PLEXIGLAS SURFACE WITH ANTI-SLIP PROPERTIES AND SANITARY ELEMENTS EQUIPPED WITH THE LATTER

Abstract

PLEXIGLAS® is suitable—when provided with a structured and microrough surface —as an anti-slip covering for sanitary elements.

Description

FIELD OF THE INVENTION

The invention relates to antislip sanitary elements, such as bathtubs, shower trays and walkways composed of plastics. Examples of plastics that can be used are cast or extruded acrylic sheet (PMMA), marketed with trademark PLEXIGLAS® GS or PLEXIGLAS® XT by Röhm GmbH & Co. KG.

Standard thermoplastics can also be used for this purpose, and, by way of example, styrene-acrylonitrile copolymers (SAN), polystyrene (PS), acrylonitrile-butadiene-styrene copolymers (ABS) or else polycarbonate (PC) are used.

It is also possible to use high-temperature plastics, such as polyphenylene sulphoxide (PPSU).

** Prompt **
Condense the paragraph of the anti-slip patent text that begins "The invention relates to" into a short list that keeps its main facts. The material after this sentence is separate from the anti-slip patent text.

[Collected data]
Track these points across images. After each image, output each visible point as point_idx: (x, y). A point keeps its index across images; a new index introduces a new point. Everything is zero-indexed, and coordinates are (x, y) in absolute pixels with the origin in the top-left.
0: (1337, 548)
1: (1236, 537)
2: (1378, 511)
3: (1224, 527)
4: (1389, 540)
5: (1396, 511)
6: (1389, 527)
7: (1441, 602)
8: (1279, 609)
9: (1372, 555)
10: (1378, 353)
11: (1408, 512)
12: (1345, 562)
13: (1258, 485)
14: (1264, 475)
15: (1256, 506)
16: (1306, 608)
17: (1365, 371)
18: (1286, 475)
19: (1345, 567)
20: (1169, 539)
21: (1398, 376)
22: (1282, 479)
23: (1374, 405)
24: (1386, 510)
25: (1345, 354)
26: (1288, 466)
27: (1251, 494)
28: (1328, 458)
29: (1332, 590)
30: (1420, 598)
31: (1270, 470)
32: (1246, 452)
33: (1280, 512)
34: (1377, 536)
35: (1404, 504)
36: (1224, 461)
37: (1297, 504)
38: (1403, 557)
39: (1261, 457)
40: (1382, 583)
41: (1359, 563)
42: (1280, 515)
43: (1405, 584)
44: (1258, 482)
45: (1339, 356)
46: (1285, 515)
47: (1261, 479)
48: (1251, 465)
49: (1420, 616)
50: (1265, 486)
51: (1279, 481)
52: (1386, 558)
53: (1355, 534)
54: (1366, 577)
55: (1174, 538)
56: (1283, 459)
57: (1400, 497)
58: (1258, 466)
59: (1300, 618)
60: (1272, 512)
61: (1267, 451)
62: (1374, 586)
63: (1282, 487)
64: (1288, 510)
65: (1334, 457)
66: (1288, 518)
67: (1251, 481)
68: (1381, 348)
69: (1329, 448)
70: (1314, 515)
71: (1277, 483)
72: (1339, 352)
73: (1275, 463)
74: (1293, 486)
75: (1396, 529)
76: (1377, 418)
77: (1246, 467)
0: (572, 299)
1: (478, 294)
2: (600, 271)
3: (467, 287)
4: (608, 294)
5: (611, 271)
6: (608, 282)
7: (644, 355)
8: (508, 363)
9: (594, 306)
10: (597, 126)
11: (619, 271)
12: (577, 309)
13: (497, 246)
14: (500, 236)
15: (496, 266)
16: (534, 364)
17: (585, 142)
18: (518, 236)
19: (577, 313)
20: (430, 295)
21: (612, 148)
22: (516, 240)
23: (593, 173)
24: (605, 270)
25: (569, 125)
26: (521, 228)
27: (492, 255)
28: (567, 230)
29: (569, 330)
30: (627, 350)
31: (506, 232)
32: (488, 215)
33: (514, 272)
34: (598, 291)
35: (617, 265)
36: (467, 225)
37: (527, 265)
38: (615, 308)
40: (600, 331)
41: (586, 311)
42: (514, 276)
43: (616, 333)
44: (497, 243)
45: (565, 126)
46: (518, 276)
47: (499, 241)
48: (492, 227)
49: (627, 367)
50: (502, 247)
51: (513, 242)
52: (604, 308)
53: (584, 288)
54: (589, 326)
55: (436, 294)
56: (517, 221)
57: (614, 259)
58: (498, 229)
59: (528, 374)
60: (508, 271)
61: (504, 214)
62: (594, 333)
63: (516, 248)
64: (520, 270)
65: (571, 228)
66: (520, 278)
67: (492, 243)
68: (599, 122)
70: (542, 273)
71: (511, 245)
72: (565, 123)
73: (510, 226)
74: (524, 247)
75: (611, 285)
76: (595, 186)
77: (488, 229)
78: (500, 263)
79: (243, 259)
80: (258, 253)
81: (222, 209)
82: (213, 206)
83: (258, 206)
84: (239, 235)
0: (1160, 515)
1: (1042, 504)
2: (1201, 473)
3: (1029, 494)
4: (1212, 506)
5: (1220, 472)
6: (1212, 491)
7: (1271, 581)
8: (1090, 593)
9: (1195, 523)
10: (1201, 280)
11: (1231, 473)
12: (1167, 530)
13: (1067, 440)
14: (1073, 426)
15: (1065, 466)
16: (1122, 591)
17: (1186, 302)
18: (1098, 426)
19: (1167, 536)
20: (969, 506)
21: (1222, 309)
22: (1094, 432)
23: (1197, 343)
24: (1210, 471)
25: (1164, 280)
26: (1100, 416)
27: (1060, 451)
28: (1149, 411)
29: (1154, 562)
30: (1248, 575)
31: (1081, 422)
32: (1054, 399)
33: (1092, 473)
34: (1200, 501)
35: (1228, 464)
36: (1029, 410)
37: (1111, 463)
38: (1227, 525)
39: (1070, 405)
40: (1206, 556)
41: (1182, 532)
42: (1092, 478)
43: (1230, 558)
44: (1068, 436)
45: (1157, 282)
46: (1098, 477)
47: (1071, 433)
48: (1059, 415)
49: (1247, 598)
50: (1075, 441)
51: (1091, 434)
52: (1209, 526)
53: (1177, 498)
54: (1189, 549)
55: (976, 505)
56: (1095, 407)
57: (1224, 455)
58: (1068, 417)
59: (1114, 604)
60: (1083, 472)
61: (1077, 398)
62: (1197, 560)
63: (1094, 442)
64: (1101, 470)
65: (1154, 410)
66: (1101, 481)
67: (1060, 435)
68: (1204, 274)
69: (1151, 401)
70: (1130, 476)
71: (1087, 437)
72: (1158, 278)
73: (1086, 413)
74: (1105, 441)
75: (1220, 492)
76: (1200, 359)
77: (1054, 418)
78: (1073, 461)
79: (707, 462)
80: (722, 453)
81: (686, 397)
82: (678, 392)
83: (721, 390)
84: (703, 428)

** Expected answer **
- Subject: antislip sanitary elements made of plastics, such as bathtubs, shower trays and walkways
- Example plastics: cast or extruded acrylic sheet (PMMA), marketed as PLEXIGLAS® GS or PLEXIGLAS® XT by Röhm GmbH & Co. KG